### What is needed
Please give back all the records exactly, but keep the pictures out.

______

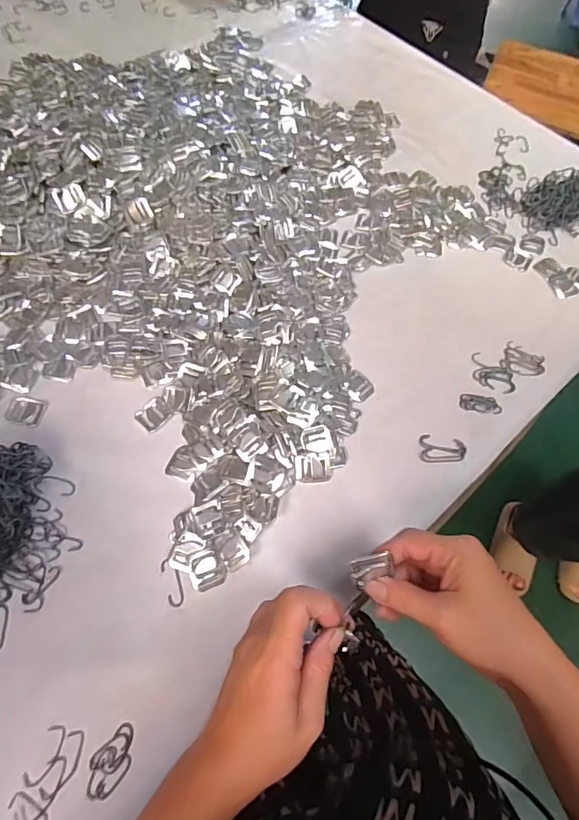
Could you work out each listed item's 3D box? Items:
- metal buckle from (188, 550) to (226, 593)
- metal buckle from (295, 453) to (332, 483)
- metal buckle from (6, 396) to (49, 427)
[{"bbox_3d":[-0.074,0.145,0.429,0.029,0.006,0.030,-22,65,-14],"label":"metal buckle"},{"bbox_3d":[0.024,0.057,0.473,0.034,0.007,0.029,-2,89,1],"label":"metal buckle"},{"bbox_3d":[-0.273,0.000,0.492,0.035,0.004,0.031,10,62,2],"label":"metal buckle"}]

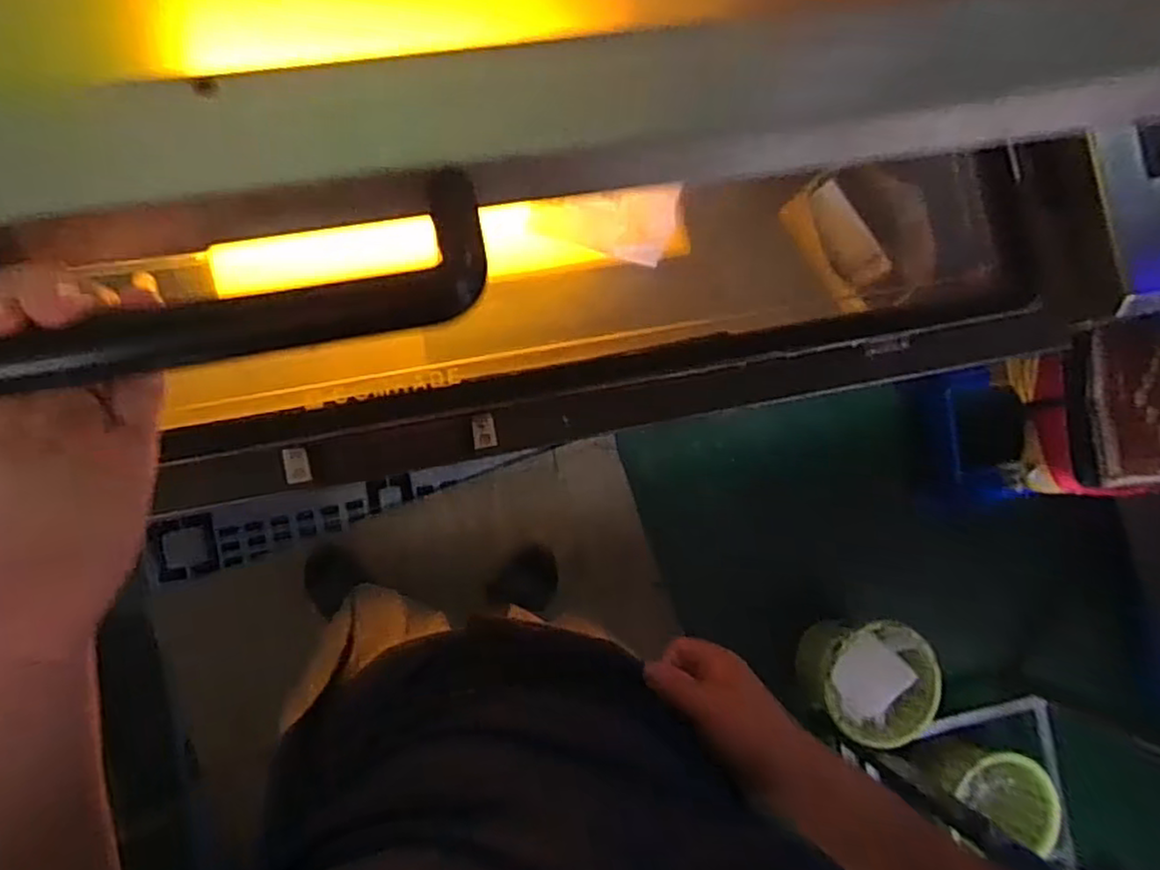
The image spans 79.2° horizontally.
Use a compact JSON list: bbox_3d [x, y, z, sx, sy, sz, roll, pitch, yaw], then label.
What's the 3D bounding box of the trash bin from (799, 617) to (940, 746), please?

______

### Exercise response
Could you work out each listed item's 3D box? Items:
- metal buckle from (188, 550) to (226, 593)
- metal buckle from (295, 453) to (332, 483)
- metal buckle from (6, 396) to (49, 427)
[{"bbox_3d":[-0.074,0.145,0.429,0.029,0.006,0.030,-22,65,-14],"label":"metal buckle"},{"bbox_3d":[0.024,0.057,0.473,0.034,0.007,0.029,-2,89,1],"label":"metal buckle"},{"bbox_3d":[-0.273,0.000,0.492,0.035,0.004,0.031,10,62,2],"label":"metal buckle"}]

The image spans 79.2° horizontally.
Use a compact JSON list: bbox_3d [x, y, z, sx, sy, sz, roll, pitch, yaw], then label.
What's the 3D bounding box of the trash bin from (799, 617) to (940, 746), please?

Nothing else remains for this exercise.